Start of Records to process

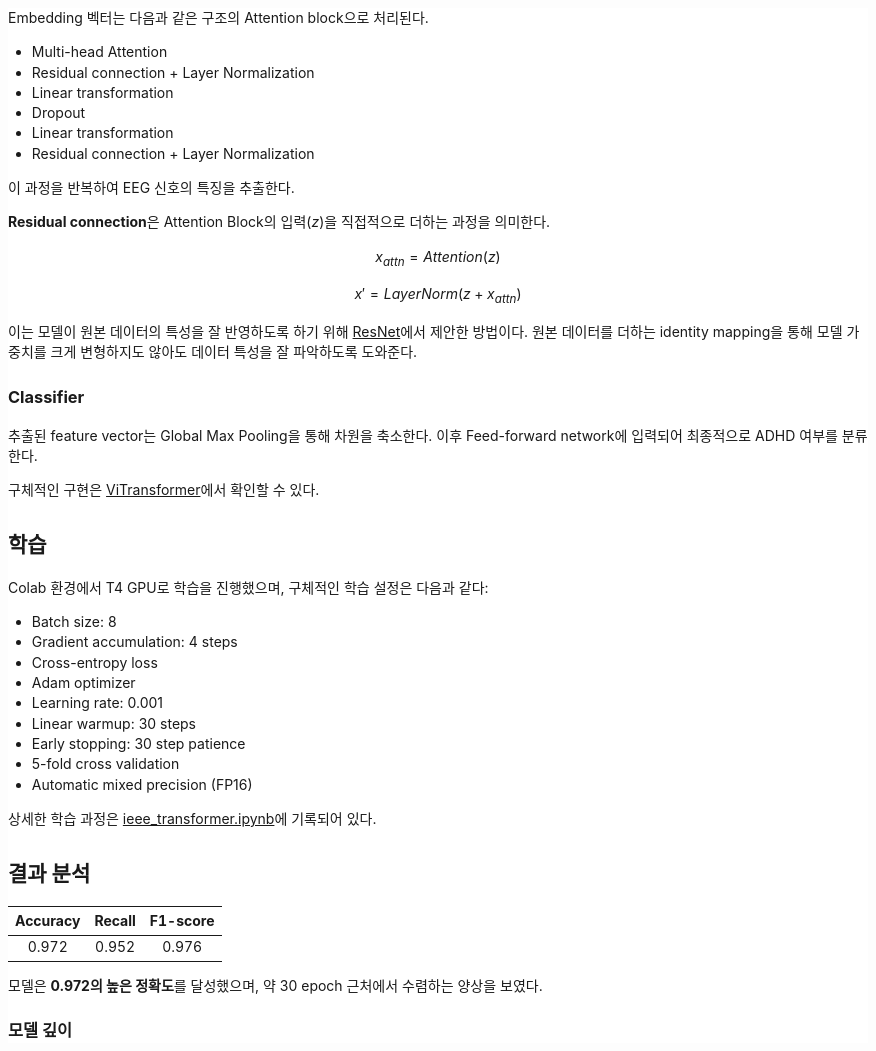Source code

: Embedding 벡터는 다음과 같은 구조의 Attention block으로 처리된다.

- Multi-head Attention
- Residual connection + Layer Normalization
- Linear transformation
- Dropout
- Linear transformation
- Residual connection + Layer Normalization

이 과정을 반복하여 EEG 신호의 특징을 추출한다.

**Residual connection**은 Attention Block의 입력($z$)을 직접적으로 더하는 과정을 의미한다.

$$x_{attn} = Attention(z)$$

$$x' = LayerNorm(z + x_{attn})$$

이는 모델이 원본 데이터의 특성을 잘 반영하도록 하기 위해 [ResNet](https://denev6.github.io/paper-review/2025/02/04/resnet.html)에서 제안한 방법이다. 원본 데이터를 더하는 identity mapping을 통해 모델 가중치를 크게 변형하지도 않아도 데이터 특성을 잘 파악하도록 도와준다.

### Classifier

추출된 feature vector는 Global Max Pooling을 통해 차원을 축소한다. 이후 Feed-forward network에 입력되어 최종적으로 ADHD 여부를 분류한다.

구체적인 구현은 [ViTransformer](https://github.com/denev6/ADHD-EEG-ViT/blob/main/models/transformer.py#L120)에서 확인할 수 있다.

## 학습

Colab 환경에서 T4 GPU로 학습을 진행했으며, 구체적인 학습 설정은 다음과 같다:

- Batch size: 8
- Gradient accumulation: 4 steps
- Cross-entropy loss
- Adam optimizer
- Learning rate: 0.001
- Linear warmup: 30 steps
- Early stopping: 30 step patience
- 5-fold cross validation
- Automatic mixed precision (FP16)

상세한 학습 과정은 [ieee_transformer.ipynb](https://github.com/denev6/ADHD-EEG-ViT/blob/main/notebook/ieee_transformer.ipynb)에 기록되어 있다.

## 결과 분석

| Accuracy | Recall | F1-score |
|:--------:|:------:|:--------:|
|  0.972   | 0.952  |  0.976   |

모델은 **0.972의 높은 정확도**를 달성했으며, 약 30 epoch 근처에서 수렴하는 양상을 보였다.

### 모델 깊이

End of Records to process
Start of Records to process

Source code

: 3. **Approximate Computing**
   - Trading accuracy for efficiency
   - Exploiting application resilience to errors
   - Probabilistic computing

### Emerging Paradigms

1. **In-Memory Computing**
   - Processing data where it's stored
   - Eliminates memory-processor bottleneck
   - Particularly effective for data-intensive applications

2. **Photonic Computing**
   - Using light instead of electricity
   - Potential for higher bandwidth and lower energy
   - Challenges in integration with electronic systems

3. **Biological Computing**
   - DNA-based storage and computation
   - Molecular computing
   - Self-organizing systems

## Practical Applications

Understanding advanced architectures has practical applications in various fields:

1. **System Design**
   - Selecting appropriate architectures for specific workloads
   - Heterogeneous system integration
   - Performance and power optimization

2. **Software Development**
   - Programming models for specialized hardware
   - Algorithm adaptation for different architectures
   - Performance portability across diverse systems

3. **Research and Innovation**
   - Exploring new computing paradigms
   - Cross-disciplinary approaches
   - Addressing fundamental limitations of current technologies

End of Records to process
Start of Records to process

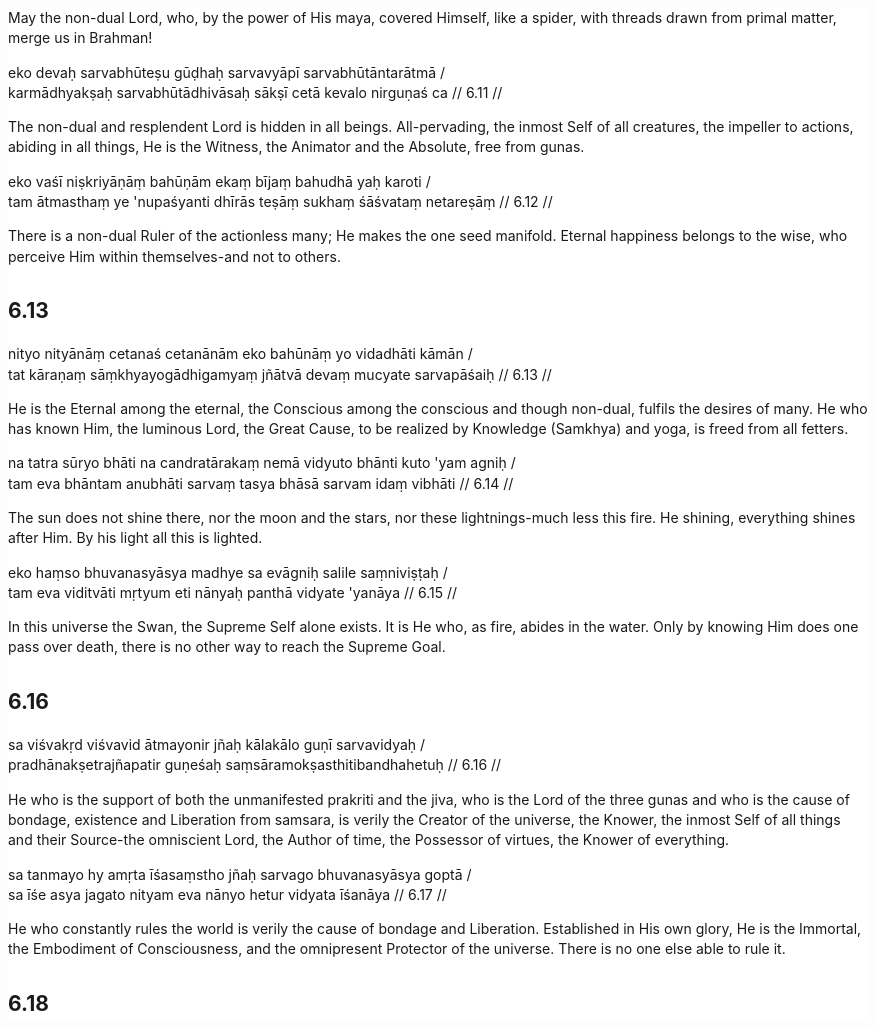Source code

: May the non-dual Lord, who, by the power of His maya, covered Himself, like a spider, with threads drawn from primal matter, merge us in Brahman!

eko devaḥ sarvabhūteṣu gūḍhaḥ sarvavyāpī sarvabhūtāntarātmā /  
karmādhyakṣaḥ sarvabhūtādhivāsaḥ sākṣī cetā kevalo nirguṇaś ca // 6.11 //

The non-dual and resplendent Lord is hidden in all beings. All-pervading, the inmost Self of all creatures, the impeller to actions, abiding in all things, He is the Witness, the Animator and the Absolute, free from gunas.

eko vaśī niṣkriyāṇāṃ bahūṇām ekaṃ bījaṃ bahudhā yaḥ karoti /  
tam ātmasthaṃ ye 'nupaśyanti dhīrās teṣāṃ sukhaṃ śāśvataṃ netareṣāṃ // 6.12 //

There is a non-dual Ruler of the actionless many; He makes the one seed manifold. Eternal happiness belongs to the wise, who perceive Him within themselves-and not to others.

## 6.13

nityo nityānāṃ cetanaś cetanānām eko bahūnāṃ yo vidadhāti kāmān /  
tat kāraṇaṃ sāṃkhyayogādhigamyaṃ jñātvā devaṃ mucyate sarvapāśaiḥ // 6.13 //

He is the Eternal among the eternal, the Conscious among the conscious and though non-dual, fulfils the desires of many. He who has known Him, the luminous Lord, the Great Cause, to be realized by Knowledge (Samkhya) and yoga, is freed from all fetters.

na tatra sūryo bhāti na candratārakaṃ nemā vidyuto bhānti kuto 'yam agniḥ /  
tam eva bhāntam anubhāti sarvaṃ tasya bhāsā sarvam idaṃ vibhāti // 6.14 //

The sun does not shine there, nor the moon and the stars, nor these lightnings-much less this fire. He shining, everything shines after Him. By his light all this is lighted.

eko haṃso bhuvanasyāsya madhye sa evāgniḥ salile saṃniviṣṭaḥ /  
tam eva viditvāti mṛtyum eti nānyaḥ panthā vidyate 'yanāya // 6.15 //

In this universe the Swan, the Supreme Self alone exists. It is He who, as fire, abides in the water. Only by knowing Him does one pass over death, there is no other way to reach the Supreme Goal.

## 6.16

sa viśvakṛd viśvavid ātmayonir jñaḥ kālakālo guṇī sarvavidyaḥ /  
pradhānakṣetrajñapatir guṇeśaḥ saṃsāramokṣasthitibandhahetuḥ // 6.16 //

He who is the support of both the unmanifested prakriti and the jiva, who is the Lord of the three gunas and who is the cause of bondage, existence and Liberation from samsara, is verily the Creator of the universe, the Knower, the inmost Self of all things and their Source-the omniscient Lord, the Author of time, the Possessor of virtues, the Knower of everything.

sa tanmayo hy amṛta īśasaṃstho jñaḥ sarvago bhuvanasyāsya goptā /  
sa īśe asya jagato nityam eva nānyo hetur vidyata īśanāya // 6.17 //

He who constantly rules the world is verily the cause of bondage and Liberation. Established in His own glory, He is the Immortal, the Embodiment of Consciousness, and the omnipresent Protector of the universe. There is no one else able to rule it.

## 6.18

End of Records to process

Copy out only the lines between the one holding "The non-dual and" and the one holding "tat kāraṇaṃ sāṃkhyayogādhigamyaṃ jñātvā devaṃ mucyate", inclusive, putting "radiant" in place of "resplendent" and changing nothing else.

§ **Output of the task**:
The non-dual and radiant Lord is hidden in all beings. All-pervading, the inmost Self of all creatures, the impeller to actions, abiding in all things, He is the Witness, the Animator and the Absolute, free from gunas.

eko vaśī niṣkriyāṇāṃ bahūṇām ekaṃ bījaṃ bahudhā yaḥ karoti /  
tam ātmasthaṃ ye 'nupaśyanti dhīrās teṣāṃ sukhaṃ śāśvataṃ netareṣāṃ // 6.12 //

There is a non-dual Ruler of the actionless many; He makes the one seed manifold. Eternal happiness belongs to the wise, who perceive Him within themselves-and not to others.

## 6.13

nityo nityānāṃ cetanaś cetanānām eko bahūnāṃ yo vidadhāti kāmān /  
tat kāraṇaṃ sāṃkhyayogādhigamyaṃ jñātvā devaṃ mucyate sarvapāśaiḥ // 6.13 //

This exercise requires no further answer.